= What this exercise asks =
1. In the LinkedIn piece, take the part that opens with the words containing "Oh, hell, I" and closes with "of the list.", and reproduce it with "clicked" changed to "tapped".
2. Answer these about the LinkedIn piece:
(a) What led the writer to join LinkedIn in the first place?
(b) In what place did the writer look for novelist jobs?
(c) Which job on the emailed list does the writer call the true oddity?
3. Resume the LinkedIn piece from the point where it stops.

Why am I on LinkedIn if I’m retired? Someone invited me to join her network years ago and it seemed rude not to. Besides, I was working then. I’ve stayed on because anything that passes itself off as a network looks like a useful way to promote a book. Or a blog. Or—oh, hell, someone remind me what I’m supposed to be promoting this week, would you?

I’m not sure how useful it actually is, or even how useful it could be. I haven’t figured out how what to do with it, or why. I’ve never fit neatly into the established categories, so—well, yeah. I’m on LinkedIn for reasons I don’t entirely understand.

But I stay for the entertainment.

The jobs the email listed are for a novelist, an author, a writer, a freelance writer, and a chief executive officer. If you notice anything odd in that list, it’s okay, you’re not—as far as I can tell from here—on drugs.

I itch to simplify that list. Because in addition to being a novelist, an author, a writer, and a freelance writer, I was also a copy editor, and that’s what copy editors do. How much overlap is there, guys, between an author, a writer, and a freelance writer? Why are we mentioning all three? I’ll give them novelist: That’s specific enough to justify its own mention, although I want to tell you, it’s damn rare that anyone wants to hire one. When did you last hear someone yell, “Quick, we need a novelist to sort out this mess”?

We’ll get to the next problem with the list in an inch or two.

I clicked on novelist to see what jobs LinkedIn had found in Exeter.

None. But it did want to know what I thought of its new job search experience.

Oh, hell, I loved it so much that I went back and clicked on author, writer, and freelance writer.

No matches. So I clicked on chief executive officer—a job I’m stunningly unqualified for and the true oddity of the list.

= Dataset excerpts =
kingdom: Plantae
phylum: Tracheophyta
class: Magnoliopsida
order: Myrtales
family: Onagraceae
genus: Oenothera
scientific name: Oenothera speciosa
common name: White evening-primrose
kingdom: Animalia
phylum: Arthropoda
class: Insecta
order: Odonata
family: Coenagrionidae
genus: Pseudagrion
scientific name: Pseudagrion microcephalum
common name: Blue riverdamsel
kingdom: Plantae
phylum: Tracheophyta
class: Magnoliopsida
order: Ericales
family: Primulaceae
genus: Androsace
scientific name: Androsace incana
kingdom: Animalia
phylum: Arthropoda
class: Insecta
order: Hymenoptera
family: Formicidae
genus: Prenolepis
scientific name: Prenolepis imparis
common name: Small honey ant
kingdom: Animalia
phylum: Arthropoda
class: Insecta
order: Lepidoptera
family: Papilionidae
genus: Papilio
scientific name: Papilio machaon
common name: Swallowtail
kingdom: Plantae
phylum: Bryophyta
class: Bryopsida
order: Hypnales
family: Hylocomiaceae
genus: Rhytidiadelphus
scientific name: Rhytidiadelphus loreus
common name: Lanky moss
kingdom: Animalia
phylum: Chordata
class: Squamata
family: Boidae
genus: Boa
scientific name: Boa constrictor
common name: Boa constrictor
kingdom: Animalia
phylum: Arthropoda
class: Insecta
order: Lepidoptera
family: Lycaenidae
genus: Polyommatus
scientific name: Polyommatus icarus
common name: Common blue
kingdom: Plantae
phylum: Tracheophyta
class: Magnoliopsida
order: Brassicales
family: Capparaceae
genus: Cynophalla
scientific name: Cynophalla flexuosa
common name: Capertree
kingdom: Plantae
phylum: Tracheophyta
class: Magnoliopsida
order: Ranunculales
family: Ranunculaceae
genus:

= Outputs =
1.
Oh, hell, I loved it so much that I went back and tapped on author, writer, and freelance writer.

No matches. So I tapped on chief executive officer—a job I’m stunningly unqualified for and the true oddity of the list.

2.
(a) Someone invited the writer to join her network years ago, and it seemed rude not to.
(b) Exeter.
(c) Chief executive officer.

3.
No matches. No one in Exeter is hiring CEOs. Or maybe, wisely, no one’s hiring CEOs with my qualifications.

It all reminds me of the time I ran into an acquaintance and asked how she was.

“Terrible,” she said.

“What’s wrong?” I asked.

“I don’t want to talk about it,” she said.

“Then why bring it up?” I didn’t ask.

In a similar vein, I wasn’t the one who asked about jobs for novelists. Are they going to notify me every time one doesn’t come up? I’m going to have a lot of emails.

Technology: This isn’t about the U.K., it’s about the U.S., but I do want to be even handed.

The USS Zumwalt, the U.S. navy’s super high-tech destroyer and its most expensive ever, broke down in the Panama Canal. It’s worth $4.4 billion, can fire rocket-powered shells up to 63 miles—those are nautical miles, and let’s not get into how they’re different from other miles because it’ll be such a snarl we’ll never get loose—and it had to be towed to the nearest garage, where a mechanic scratched his head and said, “I don’t know, buddy. Looks expensive. We’ll have to send away for parts, so you could be here for a while.”

It had a similar problem the month before. And if that isn’t embarrassing enough, it can’t fire its guns because at $800,000 per round the ammunition’s too expensive.